═════ EXTRACTED RECORDS

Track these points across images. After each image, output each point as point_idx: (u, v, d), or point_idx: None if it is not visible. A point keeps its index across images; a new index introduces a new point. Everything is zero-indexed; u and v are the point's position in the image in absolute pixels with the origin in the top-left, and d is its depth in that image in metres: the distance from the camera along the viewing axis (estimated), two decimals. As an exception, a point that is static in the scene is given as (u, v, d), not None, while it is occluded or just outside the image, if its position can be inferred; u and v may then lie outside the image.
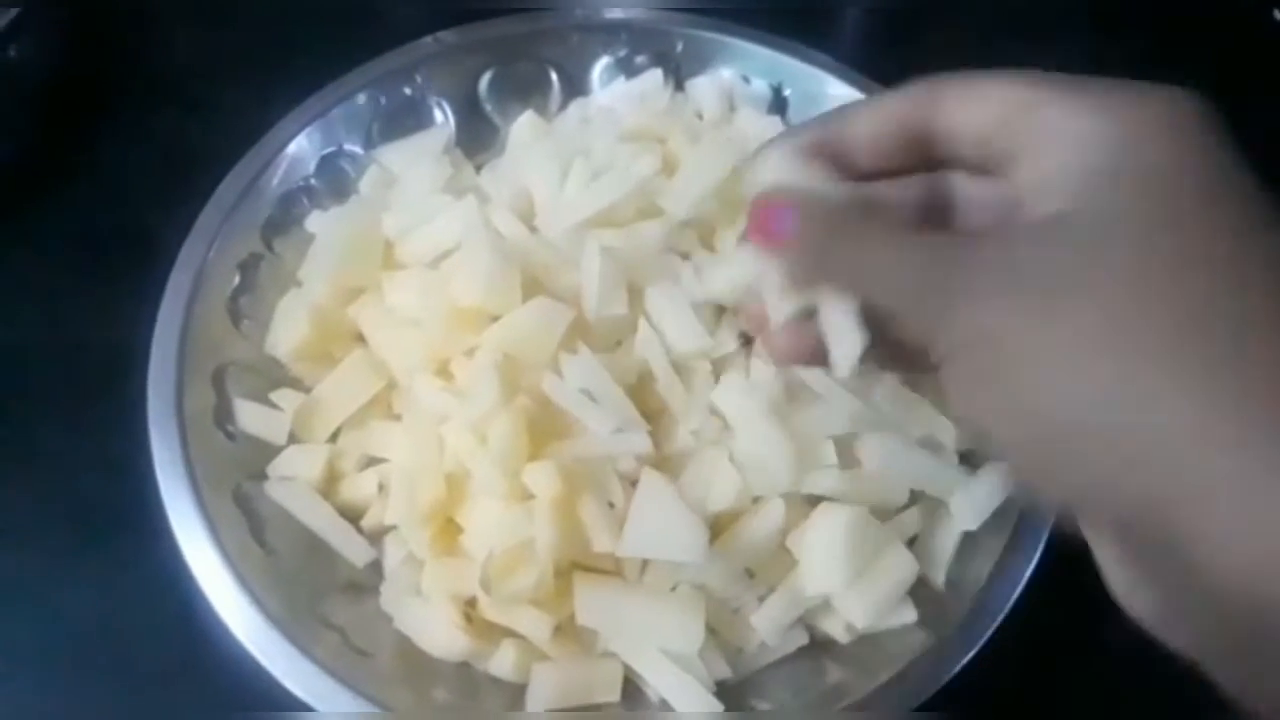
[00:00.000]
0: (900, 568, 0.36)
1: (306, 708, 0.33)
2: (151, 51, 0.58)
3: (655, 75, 0.48)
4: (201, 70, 0.57)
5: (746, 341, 0.40)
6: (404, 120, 0.47)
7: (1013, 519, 0.37)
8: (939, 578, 0.37)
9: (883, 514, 0.37)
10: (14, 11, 0.50)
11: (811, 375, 0.38)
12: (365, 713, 0.33)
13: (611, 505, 0.35)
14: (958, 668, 0.35)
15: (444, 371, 0.38)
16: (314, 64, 0.48)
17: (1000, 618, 0.36)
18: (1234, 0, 0.64)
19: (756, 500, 0.36)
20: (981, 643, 0.35)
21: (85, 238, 0.50)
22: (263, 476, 0.39)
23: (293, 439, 0.39)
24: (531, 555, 0.34)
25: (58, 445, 0.44)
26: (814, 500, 0.37)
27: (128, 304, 0.41)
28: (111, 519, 0.41)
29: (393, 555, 0.38)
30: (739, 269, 0.29)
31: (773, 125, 0.46)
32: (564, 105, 0.49)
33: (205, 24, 0.59)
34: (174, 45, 0.59)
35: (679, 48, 0.49)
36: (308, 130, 0.45)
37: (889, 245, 0.23)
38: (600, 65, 0.49)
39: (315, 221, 0.44)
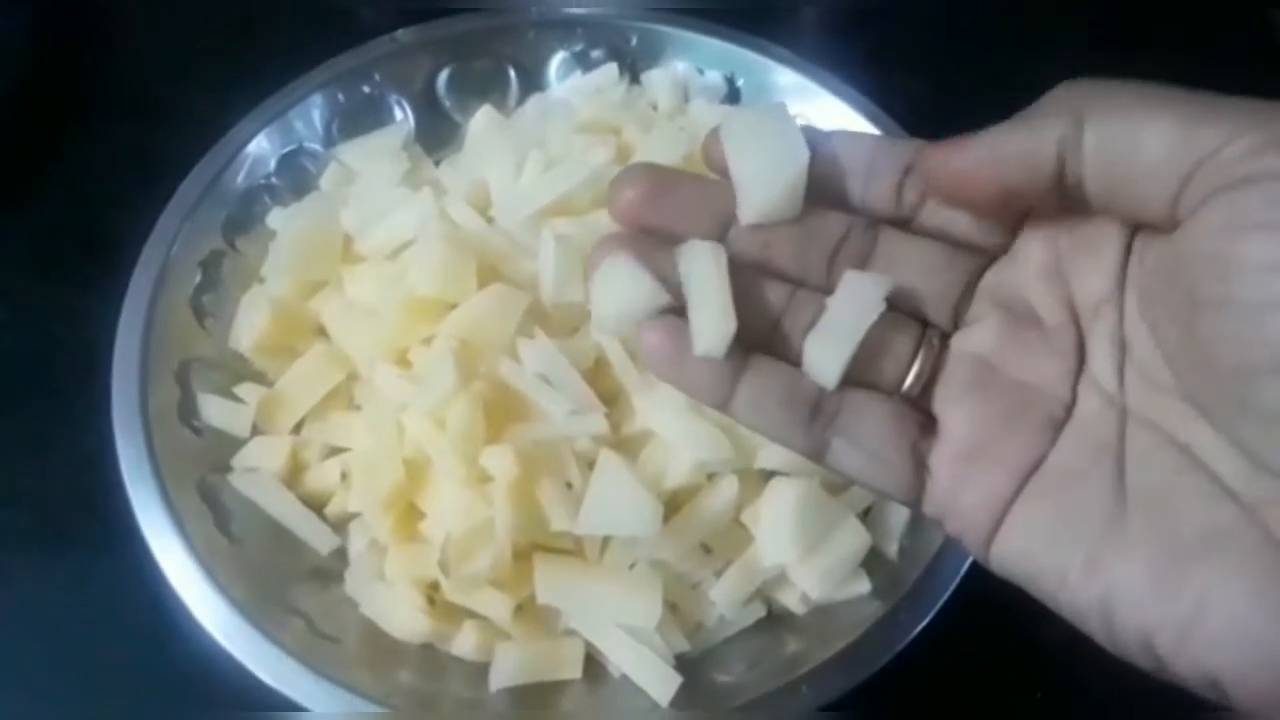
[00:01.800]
0: (853, 540, 0.36)
1: (276, 695, 0.33)
2: (116, 55, 0.59)
3: (610, 69, 0.49)
4: (165, 73, 0.57)
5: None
6: (363, 118, 0.48)
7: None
8: (892, 548, 0.38)
9: (835, 487, 0.38)
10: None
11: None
12: (357, 713, 0.33)
13: (569, 485, 0.36)
14: (911, 636, 0.35)
15: (403, 360, 0.39)
16: (277, 65, 0.49)
17: (953, 586, 0.36)
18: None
19: (711, 477, 0.37)
20: (935, 611, 0.36)
21: (51, 240, 0.51)
22: (227, 469, 0.39)
23: (256, 431, 0.40)
24: (490, 536, 0.34)
25: (27, 443, 0.44)
26: (768, 475, 0.37)
27: (94, 304, 0.41)
28: (81, 515, 0.41)
29: (357, 542, 0.39)
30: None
31: (725, 114, 0.47)
32: (522, 100, 0.50)
33: (169, 28, 0.59)
34: (138, 49, 0.59)
35: (634, 41, 0.50)
36: (268, 129, 0.46)
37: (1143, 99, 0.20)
38: (557, 60, 0.50)
39: (276, 218, 0.44)
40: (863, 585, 0.37)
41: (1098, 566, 0.20)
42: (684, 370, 0.24)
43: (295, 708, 0.33)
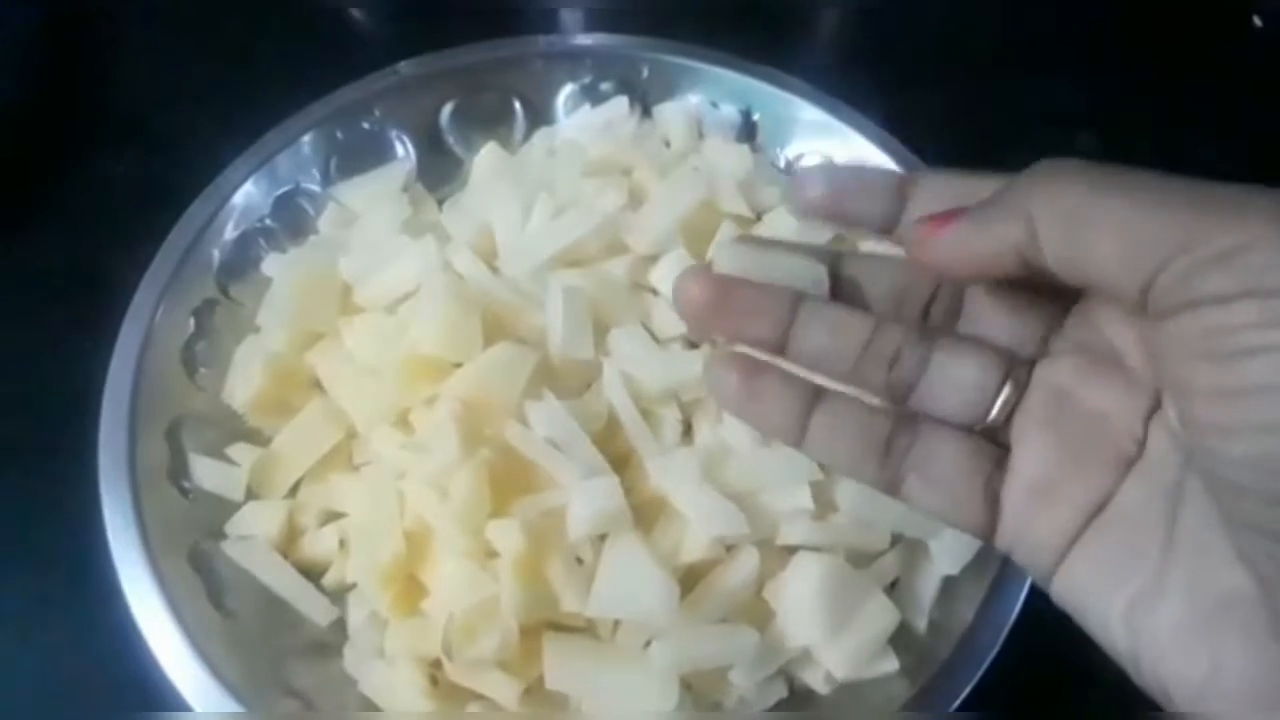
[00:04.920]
0: (881, 616, 0.34)
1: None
2: (112, 84, 0.57)
3: (620, 103, 0.47)
4: (163, 104, 0.55)
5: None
6: (363, 155, 0.46)
7: (998, 558, 0.36)
8: (921, 623, 0.36)
9: (862, 559, 0.36)
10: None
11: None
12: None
13: (580, 561, 0.34)
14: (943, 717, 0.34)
15: (404, 422, 0.37)
16: (277, 94, 0.46)
17: (986, 663, 0.34)
18: (1214, 6, 0.63)
19: (730, 550, 0.35)
20: (967, 690, 0.34)
21: (40, 281, 0.49)
22: (220, 535, 0.38)
23: (251, 494, 0.38)
24: (496, 616, 0.33)
25: (10, 499, 0.42)
26: (791, 547, 0.35)
27: (84, 346, 0.40)
28: (66, 579, 0.39)
29: (356, 613, 0.37)
30: None
31: (741, 153, 0.45)
32: (528, 135, 0.48)
33: (168, 56, 0.57)
34: (134, 79, 0.57)
35: (644, 74, 0.48)
36: (263, 169, 0.44)
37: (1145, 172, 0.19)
38: (564, 93, 0.48)
39: (272, 265, 0.42)
40: (890, 663, 0.35)
41: (1133, 617, 0.21)
42: (756, 407, 0.25)
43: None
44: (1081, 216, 0.19)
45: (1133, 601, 0.21)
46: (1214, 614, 0.20)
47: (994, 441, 0.24)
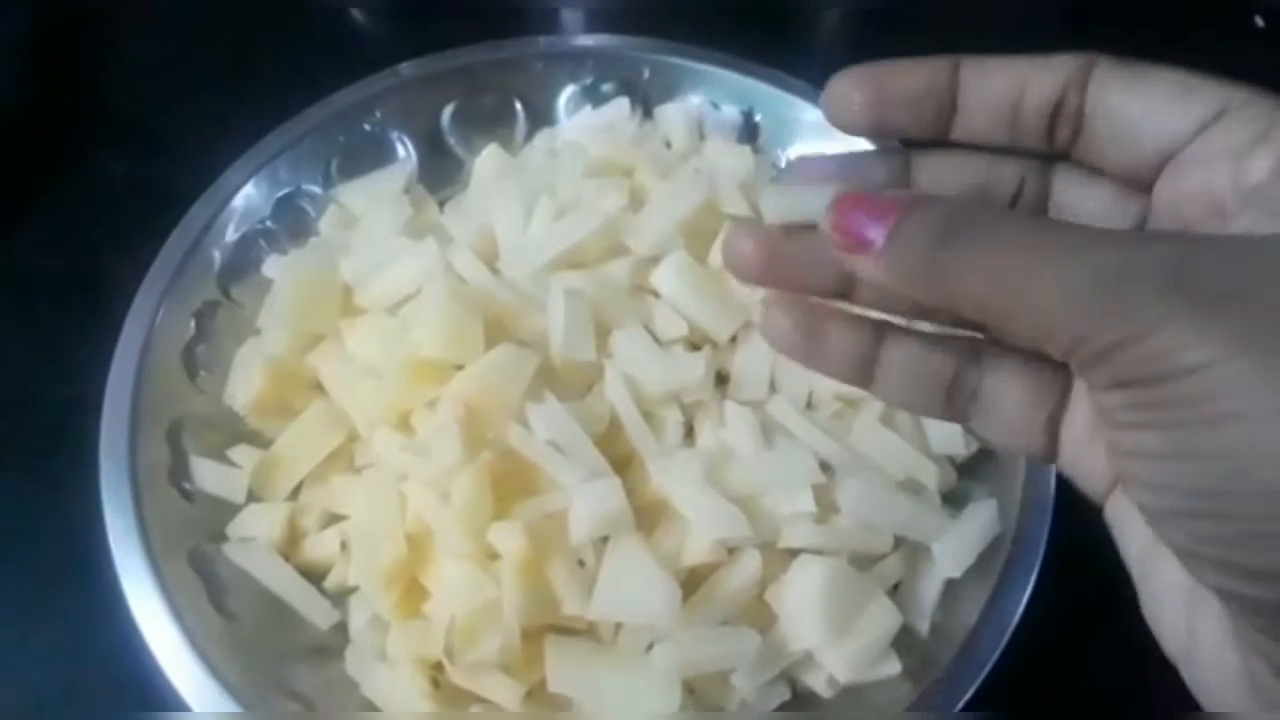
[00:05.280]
0: (883, 619, 0.34)
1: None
2: (112, 86, 0.57)
3: (622, 104, 0.47)
4: (163, 105, 0.55)
5: (720, 381, 0.39)
6: (364, 157, 0.46)
7: (1000, 561, 0.36)
8: (923, 626, 0.36)
9: (864, 562, 0.36)
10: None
11: (787, 417, 0.37)
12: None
13: (582, 564, 0.34)
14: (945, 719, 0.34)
15: (405, 424, 0.37)
16: (278, 97, 0.46)
17: (988, 666, 0.34)
18: (1214, 6, 0.63)
19: (732, 552, 0.35)
20: (969, 694, 0.34)
21: (40, 282, 0.49)
22: (221, 537, 0.37)
23: (252, 496, 0.38)
24: (497, 618, 0.33)
25: (10, 503, 0.42)
26: (793, 550, 0.35)
27: (85, 354, 0.40)
28: (66, 582, 0.39)
29: (358, 616, 0.37)
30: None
31: (743, 154, 0.45)
32: (530, 136, 0.48)
33: (168, 57, 0.57)
34: (134, 79, 0.57)
35: (646, 75, 0.48)
36: (264, 171, 0.44)
37: (1047, 241, 0.18)
38: (566, 94, 0.48)
39: (272, 266, 0.42)
40: (893, 666, 0.35)
41: (1142, 564, 0.21)
42: (817, 354, 0.24)
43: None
44: (998, 308, 0.19)
45: (1144, 551, 0.21)
46: (1193, 589, 0.20)
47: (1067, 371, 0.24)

══════════

§ **WORK ORDER**
The first line of the entries, the line containing "10: (14, 11, 0.50)", and every line between them are to be output exactly; pictures are not.

§ **RESPONSE TO THE EXERCISE**
Track these points across images. After each image, output each point as point_idx: (u, v, d), or point_idx: None if it is not visible. A point keeps its index across images; a new index introduces a new point. Everything is zero-indexed; u and v are the point's position in the image in absolute pixels with the origin in the top-left, and d is its depth in that image in metres: the distance from the camera along the viewing axis (estimated), two decimals. As an exception, a point that is static in the scene is given as (u, v, d), not None, while it is occluded or just outside the image, if its position can be inferred; u and v may then lie outside the image.
[00:00.000]
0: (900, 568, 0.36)
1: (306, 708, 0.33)
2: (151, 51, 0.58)
3: (655, 75, 0.48)
4: (201, 70, 0.57)
5: (746, 341, 0.40)
6: (404, 120, 0.47)
7: (1013, 519, 0.37)
8: (939, 578, 0.37)
9: (883, 514, 0.37)
10: (14, 11, 0.50)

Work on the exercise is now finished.